Rossland Curling Club volunteers Joanne Drystek and Shane Preedy introduced Seven Summits students to the intricacies of the sport earlier this month. Photo: Submitted

Rossland Curling Club volunteers Joanne Drystek and Shane Preedy introduced Seven Summits students to the intricacies of the sport earlier this month. Photo: Submitted

Rossland students on the button

Rossland Curling Club volunteers introduce sport to Gr. 8 and 9 Seven Summits students

By Tara Hauck

Canadians love to curl, and so do Seven Summits students.

This month, the Grade 8 and 9 students from Seven Summits Centre for Learning took part in ‘Learn to Curl’ during their P.E. workshop. The lesson plans supported the November learning objectives of balance and gliding.

In 2020, Curl BC celebrated curling’s 125th anniversary. Curling has contributed to the social and sporting history in British Columbia in unique and valuable ways. Historically, participants travelled far distances to compete in ‘bonspiels’ throughout the Kootenays.

The Kootenays were the central hub for curling until the end of the second World War. The Rossland Curling Club was first established at the turn of the 20th Century along with the other mining towns such as Nelson and Trail.

The current Rossland Curling Club opened in 1957 as an extension to the Rossland Arena.

The Seven Summits classes were generously hosted by Joanne Drystek and Shane Preedy: two dedicated volunteers, who are as passionate about curling as they are teaching the sport.

Lessons began, as all slippery sports should, with safety procedures and precautions about using sliders on the ice. Balance techniques and the control to prevent or reduce falls were modelled. Instruction continued with ice technology, ‘pebbling,’ and the specialized way that Ice Master’s get the surface in tip-top shape for rocks to glide smoothly down the sheet.

The Rossland Curling Club provided students with the equipment to play the game: brooms, sliders, and shoes were all readily available.

Students were asked about their previous experience with curling: had they played, watched on television, or had any previous knowledge about the sport? For many of the students, this was their first contact with curling, and they were cautiously excited to learn.

Sheet terminology such as the house, hog line, back line, and button were explained on a play board, and then supported with active learning on the ice.

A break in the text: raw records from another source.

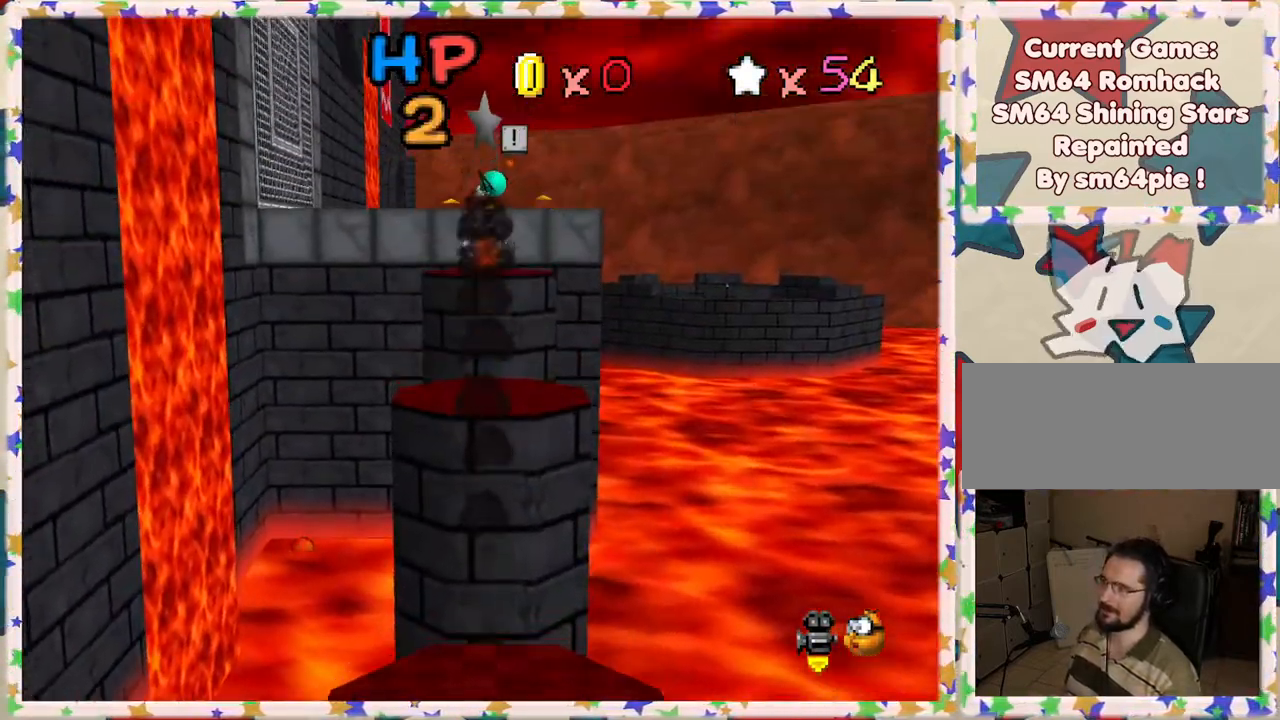
{"buttons": [], "left_stick": "down", "events": [[233, "left_stick", "center"], [383, "left_stick", "down"]]}
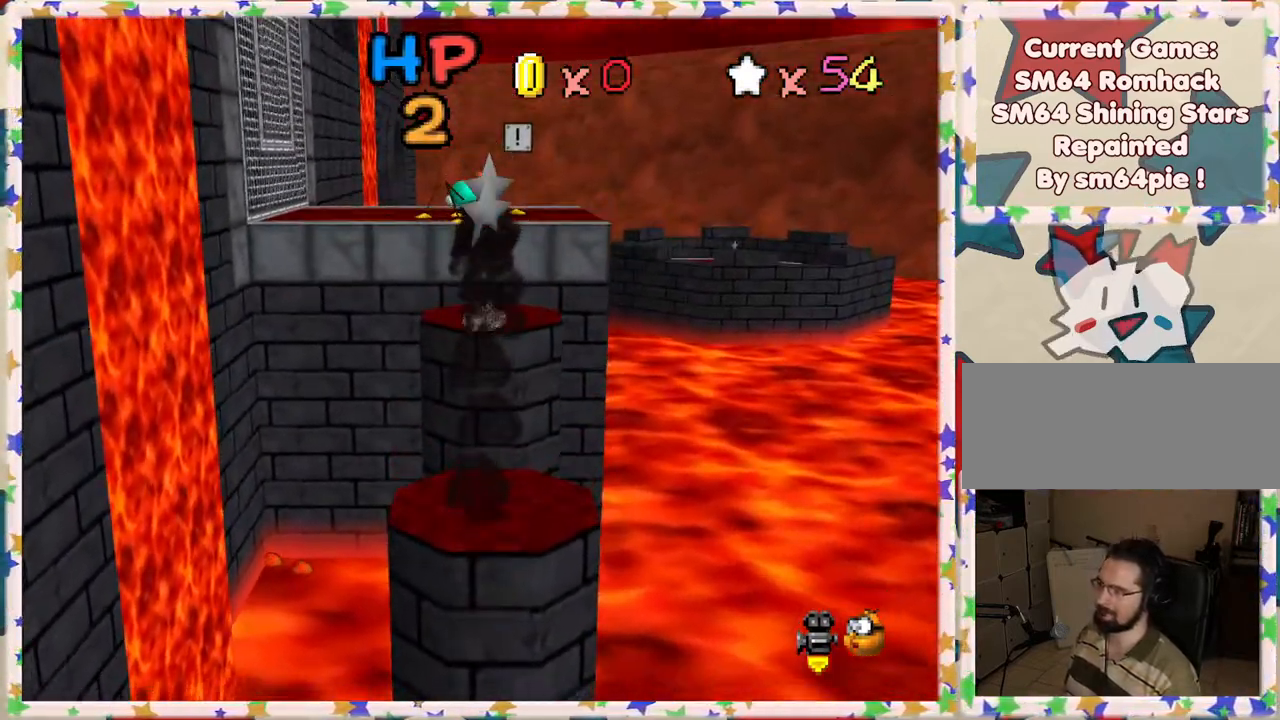
{"buttons": [], "left_stick": "center", "events": [[183, "left_stick", "center"]]}
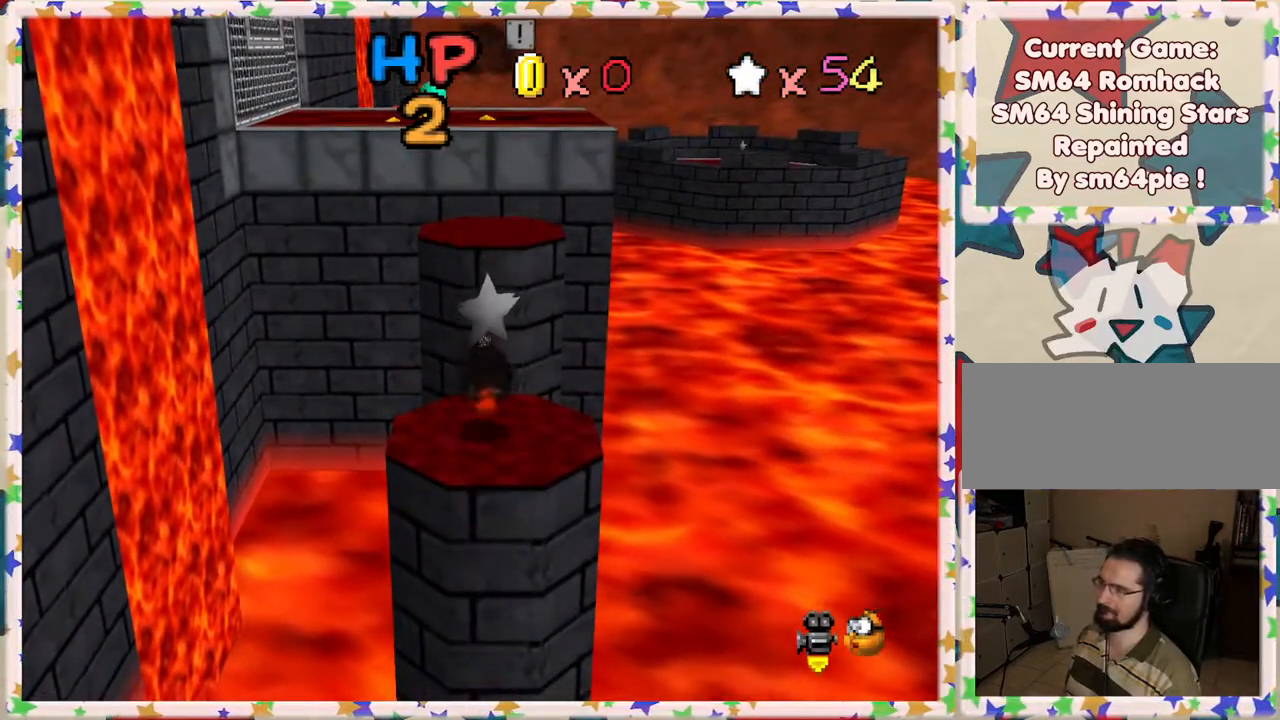
{"buttons": [], "left_stick": "center", "events": []}
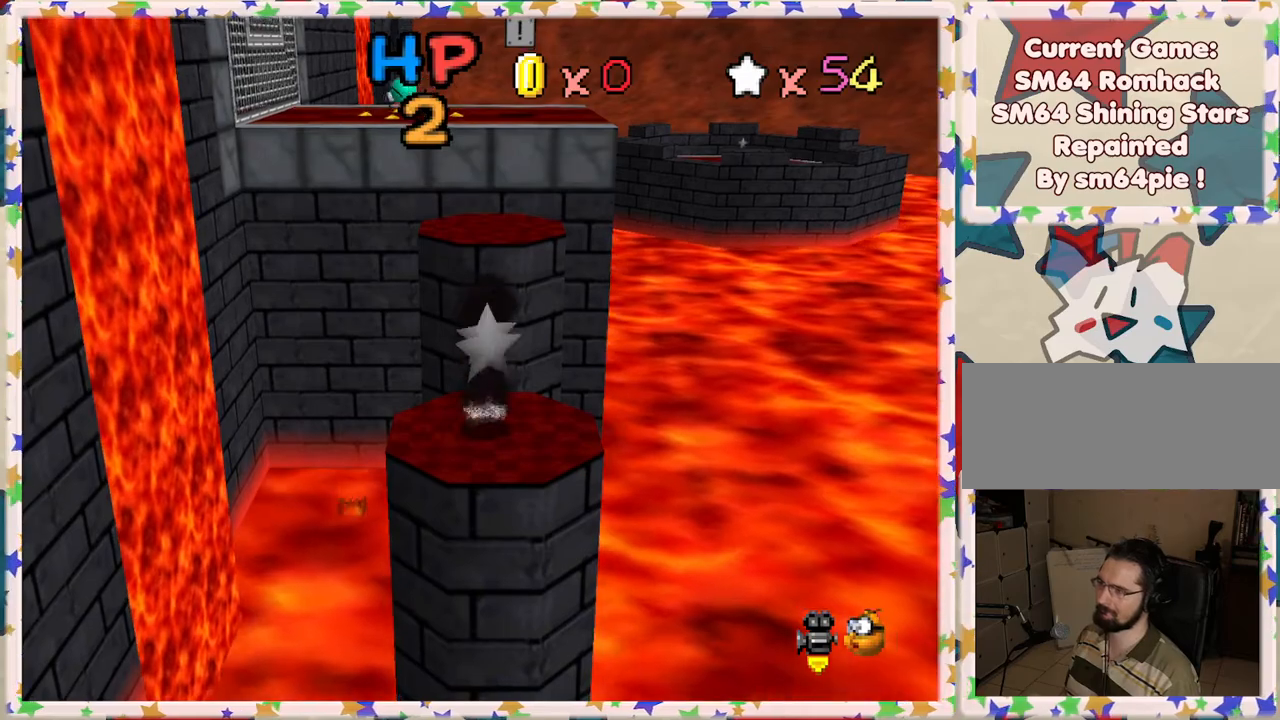
{"buttons": ["A"], "left_stick": "center", "events": [[483, "A", "down"]]}
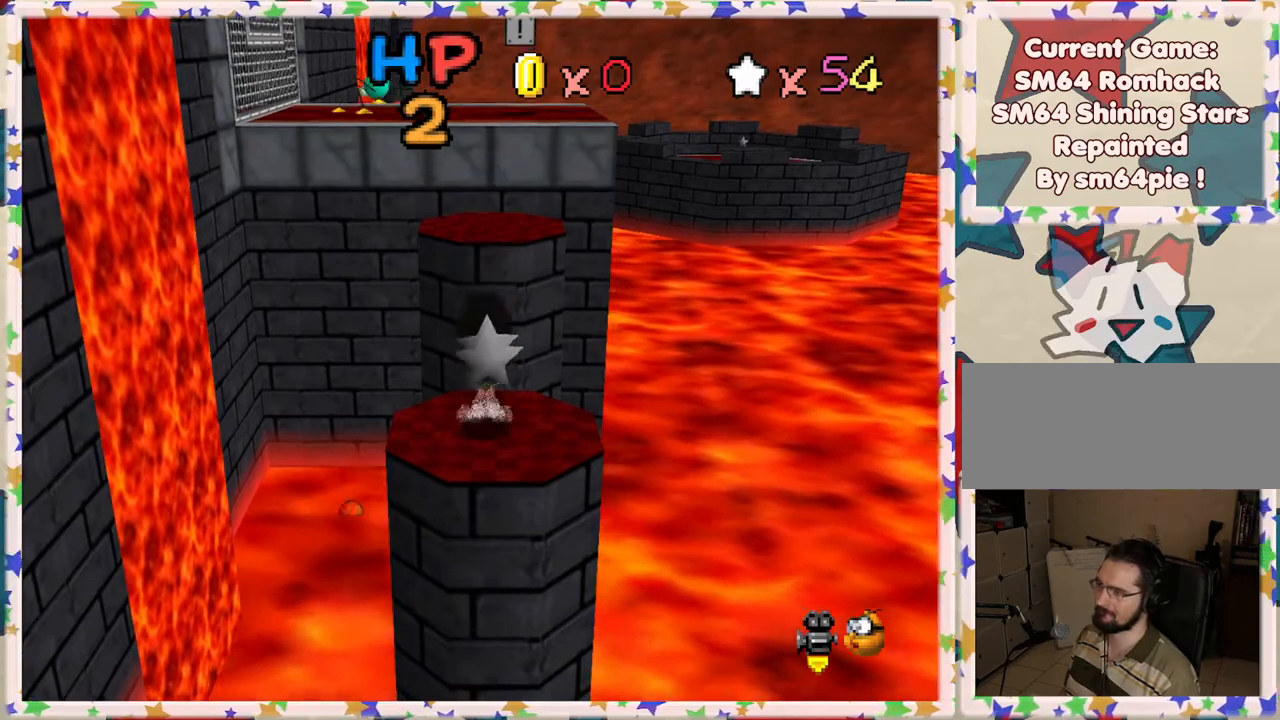
{"buttons": [], "left_stick": "up", "events": [[67, "A", "up"], [67, "left_stick", "up"]]}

Drystek playfully gave different scenario examples for how the stones may look in the house, and assisted students to learn the key vocabulary through engaging examples.

“I was impressed by their interest and enthusiasm,” said Drystek.

Next it was onto the sheet. Positions and techniques for delivering the stones out of the hack were critically reviewed and practiced.

“We like to give them that confidence in a safe and effective way,” said Preedy.

Students practiced perfecting the long lunging glide technique on the one slippery foot. Then, using the broom for support, they progressed to adding the stone in their hand. Students were then taught how to position the handle to get the right spin for the perfect throw.

What was the right ‘weight,’ or amount of effort to get the stone to reach the spot in the house? When it came time for each of them to try their first shot, many of them were right on the ‘button’ with very few ‘hogged stones.’

Finally, it was time to play a game. Game objectives and scoring were taught so that students could play and score their efforts.

Each team had four players who delivered two stones to complete ‘ends.’ The first through third player carefully looked for the ‘call’ from their skip, and aided by the sweepers, delivered the stones. This resulted in a tie. No matter! They all felt like winners to learn a new fun and interactive game.

“Students welcomed the challenge and the excitement,” noted Drystek. “It was great to watch them develop their skills and confidence on the ice. Playing a game during the last lesson highlighted how far they had progressed.”

Seven Summits Learning Centre students are grateful to Joanne Drystek and Shane Preedy for their time and expertise as community mentors.

The Rossland Curling Club welcomes the opportunity to reach people that would otherwise not have access to the sport. As they say on Curl BC’s website, “Our House is Your House.”